- _What is expected_
Write out the material below again, line for line, without any images.

- _Information shown_
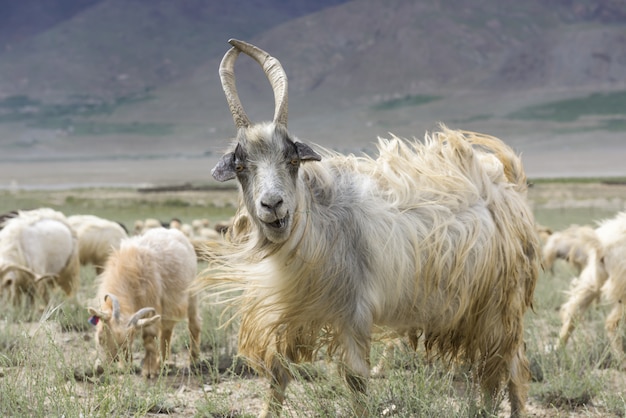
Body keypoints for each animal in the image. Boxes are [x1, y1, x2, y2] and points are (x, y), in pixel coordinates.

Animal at [86, 229, 200, 378]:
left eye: (124, 344)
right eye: (100, 337)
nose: (100, 369)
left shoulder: (152, 302)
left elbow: (149, 337)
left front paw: (149, 371)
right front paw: (125, 367)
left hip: (191, 294)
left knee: (194, 324)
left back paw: (193, 360)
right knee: (166, 331)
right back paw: (163, 363)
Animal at [199, 39, 536, 418]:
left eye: (292, 159)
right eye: (241, 166)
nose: (273, 205)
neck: (319, 223)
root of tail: (510, 184)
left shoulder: (355, 312)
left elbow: (356, 382)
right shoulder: (292, 312)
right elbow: (277, 376)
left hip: (503, 302)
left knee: (512, 369)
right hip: (477, 309)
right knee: (490, 373)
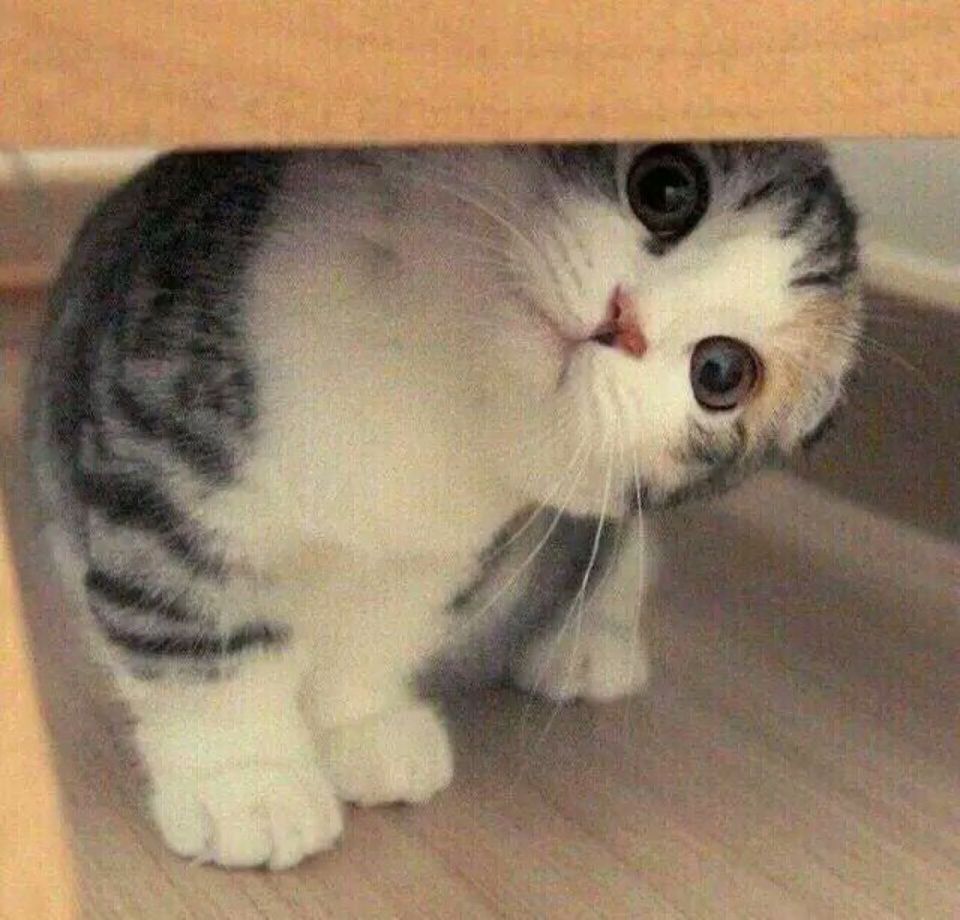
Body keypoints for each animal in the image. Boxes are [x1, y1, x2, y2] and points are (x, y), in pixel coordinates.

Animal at [28, 142, 861, 869]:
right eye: (665, 185)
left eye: (721, 372)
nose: (621, 322)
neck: (443, 370)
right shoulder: (164, 455)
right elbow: (191, 619)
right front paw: (248, 781)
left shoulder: (457, 544)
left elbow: (381, 630)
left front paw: (361, 726)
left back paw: (589, 640)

- _The answer_
Body keypoints for each animal in the image. Boxes are [x1, y1, x2, y2] and points are (x, y), in pixel coordinates.

Animal at [86, 229, 200, 378]:
left eye: (124, 344)
right eye: (100, 337)
nose: (100, 369)
left shoulder: (152, 302)
left elbow: (149, 337)
left front paw: (149, 371)
right front paw: (125, 367)
left hip: (191, 294)
left knee: (194, 324)
left back paw: (193, 360)
right knee: (166, 331)
right back paw: (163, 363)
Animal at [199, 39, 536, 418]:
left eye: (292, 159)
right eye: (241, 166)
nose: (273, 205)
neck: (319, 223)
root of tail: (510, 184)
left shoulder: (355, 312)
left elbow: (356, 382)
right shoulder: (292, 312)
right elbow: (277, 376)
left hip: (503, 302)
left knee: (512, 369)
right hip: (477, 309)
right knee: (490, 373)
Body keypoints for each animal in the image. Boxes are [x1, y1, x2, y2] and points are (x, y), in pixel coordinates.

Animal at [28, 142, 861, 869]:
right eye: (665, 185)
left eye: (721, 372)
nose: (621, 322)
neck: (443, 370)
right shoulder: (164, 455)
right elbow: (191, 619)
right front paw: (248, 781)
left shoulder: (457, 544)
left elbow: (381, 630)
left front paw: (361, 726)
left back paw: (589, 640)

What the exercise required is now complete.